◆ EXERCISE
Every record must be repeated exactly; omit any pictures they contain.

Page-level text extractions
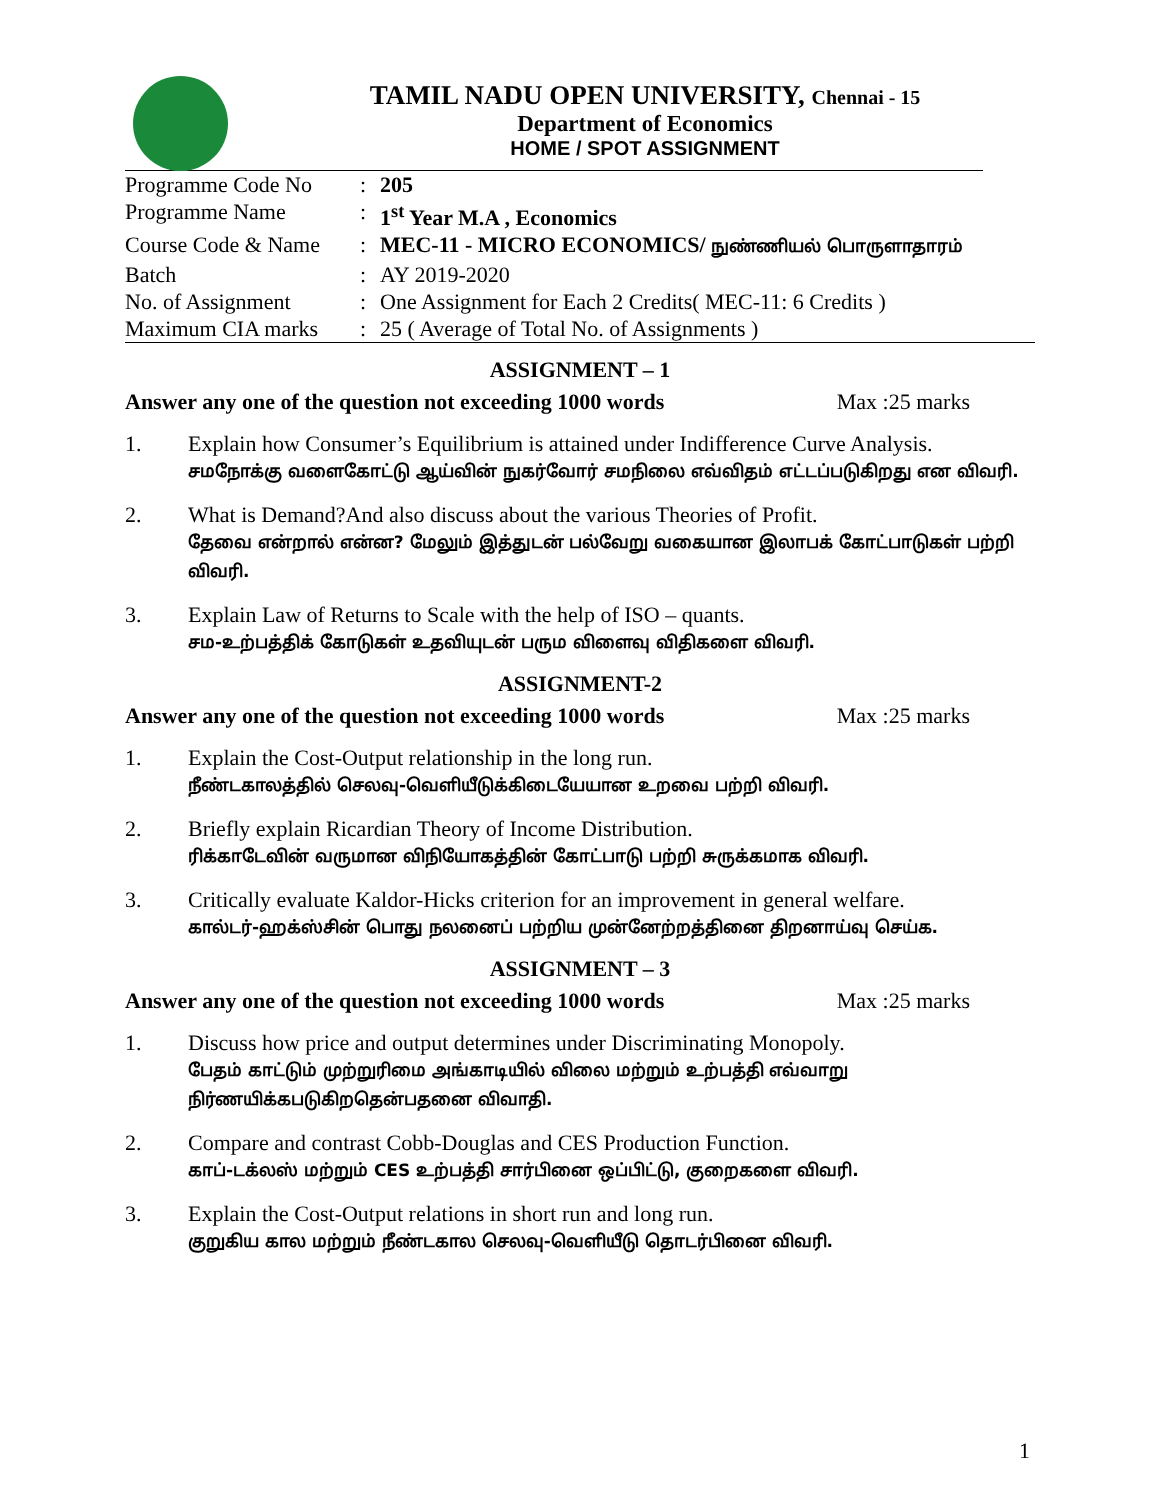TAMIL NADU OPEN UNIVERSITY, Chennai - 15
Department of Economics
HOME / SPOT ASSIGNMENT
| Programme Code No | : | 205 |
| Programme Name | : | 1<sup>st</sup> Year M.A , Economics |
| Course Code & Name | : | MEC-11 - MICRO ECONOMICS/ நுண்ணியல் பொருளாதாரம் |
| Batch | : | AY 2019-2020 |
| No. of Assignment | : | One Assignment for Each 2 Credits( MEC-11: 6 Credits ) |
| Maximum CIA marks | : | 25 ( Average of Total No. of Assignments ) |
ASSIGNMENT – 1
Answer any one of the question not exceeding 1000 words Max :25 marks
1. Explain how Consumer’s Equilibrium is attained under Indifference Curve Analysis.
சமநோக்கு வளைகோட்டு ஆய்வின் நுகர்வோர் சமநிலை எவ்விதம் எட்டப்படுகிறது என விவரி.
2. What is Demand?And also discuss about the various Theories of Profit.
தேவை என்றால் என்ன? மேலும் இத்துடன் பல்வேறு வகையான இலாபக் கோட்பாடுகள் பற்றி விவரி.
3. Explain Law of Returns to Scale with the help of ISO – quants.
சம-உற்பத்திக் கோடுகள் உதவியுடன் பரும விளைவு விதிகளை விவரி.
ASSIGNMENT-2
Answer any one of the question not exceeding 1000 words Max :25 marks
1. Explain the Cost-Output relationship in the long run.
நீண்டகாலத்தில் செலவு-வெளியீடுக்கிடையேயான உறவை பற்றி விவரி.
2. Briefly explain Ricardian Theory of Income Distribution.
ரிக்காடேவின் வருமான விநியோகத்தின் கோட்பாடு பற்றி சுருக்கமாக விவரி.
3. Critically evaluate Kaldor-Hicks criterion for an improvement in general welfare.
கால்டர்-ஹக்ஸ்சின் பொது நலனைப் பற்றிய முன்னேற்றத்தினை திறனாய்வு செய்க.
ASSIGNMENT – 3
Answer any one of the question not exceeding 1000 words Max :25 marks
1. Discuss how price and output determines under Discriminating Monopoly.
பேதம் காட்டும் முற்றுரிமை அங்காடியில் விலை மற்றும் உற்பத்தி எவ்வாறு நிர்ணயிக்கபடுகிறதென்பதனை விவாதி.
2. Compare and contrast Cobb-Douglas and CES Production Function.
காப்-டக்லஸ் மற்றும் CES உற்பத்தி சார்பினை ஒப்பிட்டு, குறைகளை விவரி.
3. Explain the Cost-Output relations in short run and long run.
குறுகிய கால மற்றும் நீண்டகால செலவு-வெளியீடு தொடர்பினை விவரி.
1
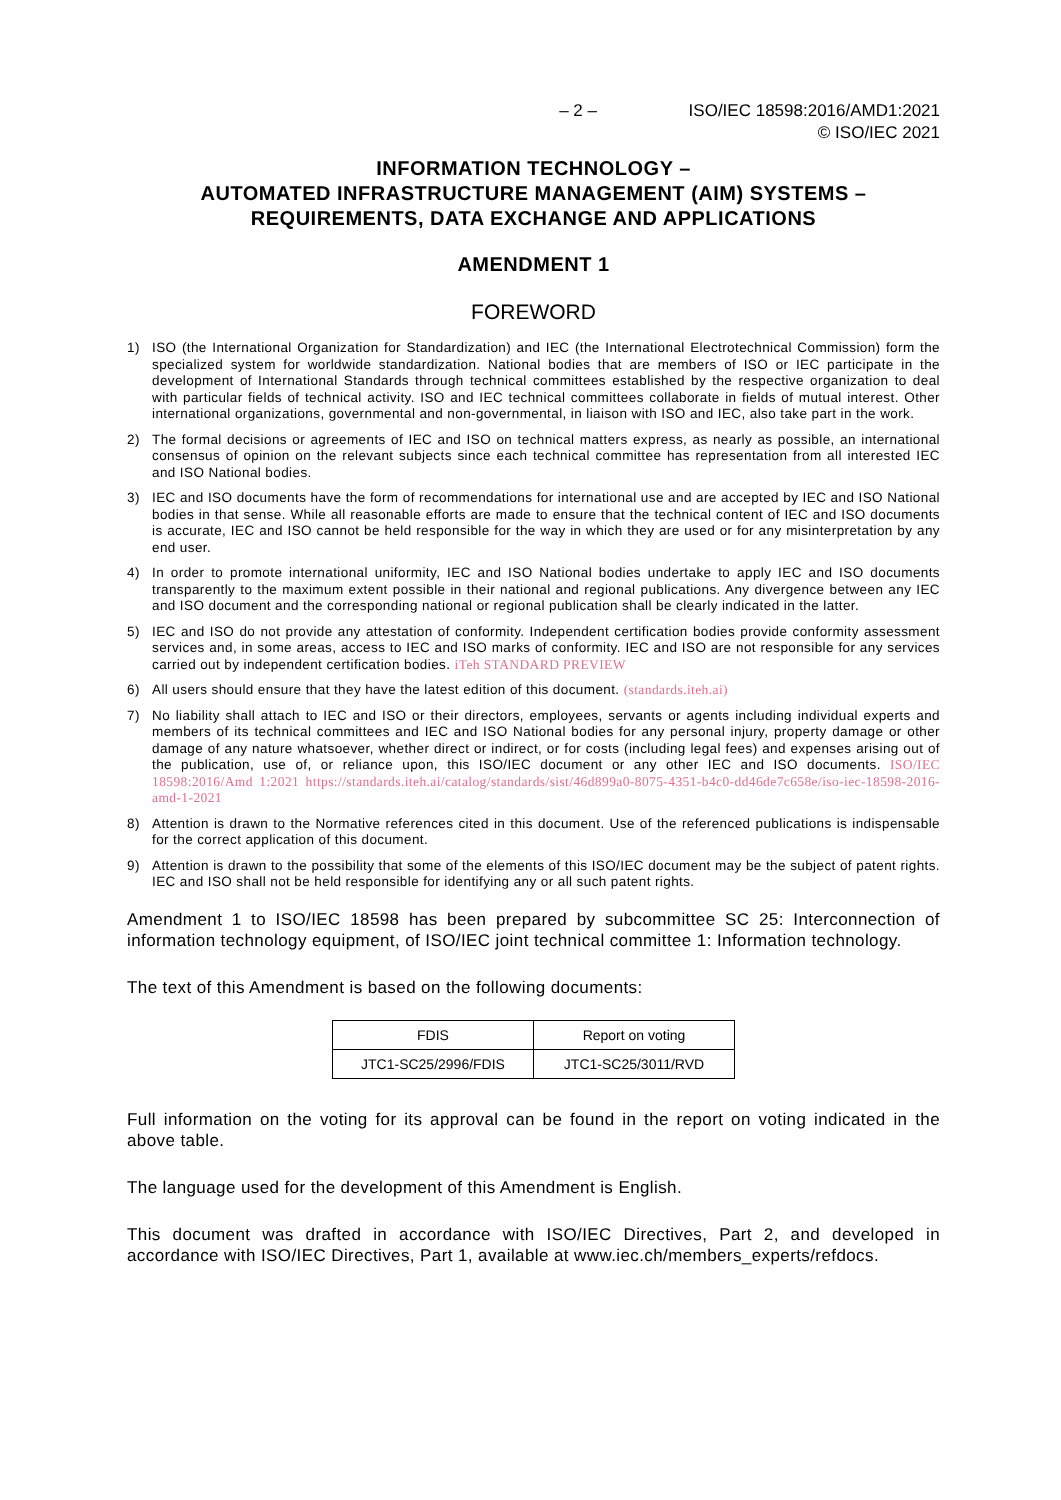– 2 – ISO/IEC 18598:2016/AMD1:2021
© ISO/IEC 2021
INFORMATION TECHNOLOGY –
AUTOMATED INFRASTRUCTURE MANAGEMENT (AIM) SYSTEMS –
REQUIREMENTS, DATA EXCHANGE AND APPLICATIONS
AMENDMENT 1
FOREWORD
1) ISO (the International Organization for Standardization) and IEC (the International Electrotechnical Commission) form the specialized system for worldwide standardization. National bodies that are members of ISO or IEC participate in the development of International Standards through technical committees established by the respective organization to deal with particular fields of technical activity. ISO and IEC technical committees collaborate in fields of mutual interest. Other international organizations, governmental and non-governmental, in liaison with ISO and IEC, also take part in the work.
2) The formal decisions or agreements of IEC and ISO on technical matters express, as nearly as possible, an international consensus of opinion on the relevant subjects since each technical committee has representation from all interested IEC and ISO National bodies.
3) IEC and ISO documents have the form of recommendations for international use and are accepted by IEC and ISO National bodies in that sense. While all reasonable efforts are made to ensure that the technical content of IEC and ISO documents is accurate, IEC and ISO cannot be held responsible for the way in which they are used or for any misinterpretation by any end user.
4) In order to promote international uniformity, IEC and ISO National bodies undertake to apply IEC and ISO documents transparently to the maximum extent possible in their national and regional publications. Any divergence between any IEC and ISO document and the corresponding national or regional publication shall be clearly indicated in the latter.
5) IEC and ISO do not provide any attestation of conformity. Independent certification bodies provide conformity assessment services and, in some areas, access to IEC and ISO marks of conformity. IEC and ISO are not responsible for any services carried out by independent certification bodies. iTeh STANDARD PREVIEW
6) All users should ensure that they have the latest edition of this document. (standards.iteh.ai)
7) No liability shall attach to IEC and ISO or their directors, employees, servants or agents including individual experts and members of its technical committees and IEC and ISO National bodies for any personal injury, property damage or other damage of any nature whatsoever, whether direct or indirect, or for costs (including legal fees) and expenses arising out of the publication, use of, or reliance upon, this ISO/IEC document or any other IEC and ISO documents. ISO/IEC 18598:2016/Amd 1:2021 https://standards.iteh.ai/catalog/standards/sist/46d899a0-8075-4351-b4c0-dd46de7c658e/iso-iec-18598-2016-amd-1-2021
8) Attention is drawn to the Normative references cited in this document. Use of the referenced publications is indispensable for the correct application of this document.
9) Attention is drawn to the possibility that some of the elements of this ISO/IEC document may be the subject of patent rights. IEC and ISO shall not be held responsible for identifying any or all such patent rights.
Amendment 1 to ISO/IEC 18598 has been prepared by subcommittee SC 25: Interconnection of information technology equipment, of ISO/IEC joint technical committee 1: Information technology.
The text of this Amendment is based on the following documents:
| FDIS | Report on voting |
| JTC1-SC25/2996/FDIS | JTC1-SC25/3011/RVD |
Full information on the voting for its approval can be found in the report on voting indicated in the above table.
The language used for the development of this Amendment is English.
This document was drafted in accordance with ISO/IEC Directives, Part 2, and developed in accordance with ISO/IEC Directives, Part 1, available at www.iec.ch/members_experts/refdocs.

◆ ANSWER BOX
TAMIL NADU OPEN UNIVERSITY, Chennai - 15
Department of Economics
HOME / SPOT ASSIGNMENT
| Programme Code No | : | 205 |
| Programme Name | : | 1<sup>st</sup> Year M.A , Economics |
| Course Code & Name | : | MEC-11 - MICRO ECONOMICS/ நுண்ணியல் பொருளாதாரம் |
| Batch | : | AY 2019-2020 |
| No. of Assignment | : | One Assignment for Each 2 Credits( MEC-11: 6 Credits ) |
| Maximum CIA marks | : | 25 ( Average of Total No. of Assignments ) |
ASSIGNMENT – 1
Answer any one of the question not exceeding 1000 words Max :25 marks
1. Explain how Consumer’s Equilibrium is attained under Indifference Curve Analysis.
சமநோக்கு வளைகோட்டு ஆய்வின் நுகர்வோர் சமநிலை எவ்விதம் எட்டப்படுகிறது என விவரி.
2. What is Demand?And also discuss about the various Theories of Profit.
தேவை என்றால் என்ன? மேலும் இத்துடன் பல்வேறு வகையான இலாபக் கோட்பாடுகள் பற்றி விவரி.
3. Explain Law of Returns to Scale with the help of ISO – quants.
சம-உற்பத்திக் கோடுகள் உதவியுடன் பரும விளைவு விதிகளை விவரி.
ASSIGNMENT-2
Answer any one of the question not exceeding 1000 words Max :25 marks
1. Explain the Cost-Output relationship in the long run.
நீண்டகாலத்தில் செலவு-வெளியீடுக்கிடையேயான உறவை பற்றி விவரி.
2. Briefly explain Ricardian Theory of Income Distribution.
ரிக்காடேவின் வருமான விநியோகத்தின் கோட்பாடு பற்றி சுருக்கமாக விவரி.
3. Critically evaluate Kaldor-Hicks criterion for an improvement in general welfare.
கால்டர்-ஹக்ஸ்சின் பொது நலனைப் பற்றிய முன்னேற்றத்தினை திறனாய்வு செய்க.
ASSIGNMENT – 3
Answer any one of the question not exceeding 1000 words Max :25 marks
1. Discuss how price and output determines under Discriminating Monopoly.
பேதம் காட்டும் முற்றுரிமை அங்காடியில் விலை மற்றும் உற்பத்தி எவ்வாறு நிர்ணயிக்கபடுகிறதென்பதனை விவாதி.
2. Compare and contrast Cobb-Douglas and CES Production Function.
காப்-டக்லஸ் மற்றும் CES உற்பத்தி சார்பினை ஒப்பிட்டு, குறைகளை விவரி.
3. Explain the Cost-Output relations in short run and long run.
குறுகிய கால மற்றும் நீண்டகால செலவு-வெளியீடு தொடர்பினை விவரி.
1
– 2 – ISO/IEC 18598:2016/AMD1:2021
© ISO/IEC 2021
INFORMATION TECHNOLOGY –
AUTOMATED INFRASTRUCTURE MANAGEMENT (AIM) SYSTEMS –
REQUIREMENTS, DATA EXCHANGE AND APPLICATIONS
AMENDMENT 1
FOREWORD
1) ISO (the International Organization for Standardization) and IEC (the International Electrotechnical Commission) form the specialized system for worldwide standardization. National bodies that are members of ISO or IEC participate in the development of International Standards through technical committees established by the respective organization to deal with particular fields of technical activity. ISO and IEC technical committees collaborate in fields of mutual interest. Other international organizations, governmental and non-governmental, in liaison with ISO and IEC, also take part in the work.
2) The formal decisions or agreements of IEC and ISO on technical matters express, as nearly as possible, an international consensus of opinion on the relevant subjects since each technical committee has representation from all interested IEC and ISO National bodies.
3) IEC and ISO documents have the form of recommendations for international use and are accepted by IEC and ISO National bodies in that sense. While all reasonable efforts are made to ensure that the technical content of IEC and ISO documents is accurate, IEC and ISO cannot be held responsible for the way in which they are used or for any misinterpretation by any end user.
4) In order to promote international uniformity, IEC and ISO National bodies undertake to apply IEC and ISO documents transparently to the maximum extent possible in their national and regional publications. Any divergence between any IEC and ISO document and the corresponding national or regional publication shall be clearly indicated in the latter.
5) IEC and ISO do not provide any attestation of conformity. Independent certification bodies provide conformity assessment services and, in some areas, access to IEC and ISO marks of conformity. IEC and ISO are not responsible for any services carried out by independent certification bodies. iTeh STANDARD PREVIEW
6) All users should ensure that they have the latest edition of this document. (standards.iteh.ai)
7) No liability shall attach to IEC and ISO or their directors, employees, servants or agents including individual experts and members of its technical committees and IEC and ISO National bodies for any personal injury, property damage or other damage of any nature whatsoever, whether direct or indirect, or for costs (including legal fees) and expenses arising out of the publication, use of, or reliance upon, this ISO/IEC document or any other IEC and ISO documents. ISO/IEC 18598:2016/Amd 1:2021 https://standards.iteh.ai/catalog/standards/sist/46d899a0-8075-4351-b4c0-dd46de7c658e/iso-iec-18598-2016-amd-1-2021
8) Attention is drawn to the Normative references cited in this document. Use of the referenced publications is indispensable for the correct application of this document.
9) Attention is drawn to the possibility that some of the elements of this ISO/IEC document may be the subject of patent rights. IEC and ISO shall not be held responsible for identifying any or all such patent rights.
Amendment 1 to ISO/IEC 18598 has been prepared by subcommittee SC 25: Interconnection of information technology equipment, of ISO/IEC joint technical committee 1: Information technology.
The text of this Amendment is based on the following documents:
| FDIS | Report on voting |
| JTC1-SC25/2996/FDIS | JTC1-SC25/3011/RVD |
Full information on the voting for its approval can be found in the report on voting indicated in the above table.
The language used for the development of this Amendment is English.
This document was drafted in accordance with ISO/IEC Directives, Part 2, and developed in accordance with ISO/IEC Directives, Part 1, available at www.iec.ch/members_experts/refdocs.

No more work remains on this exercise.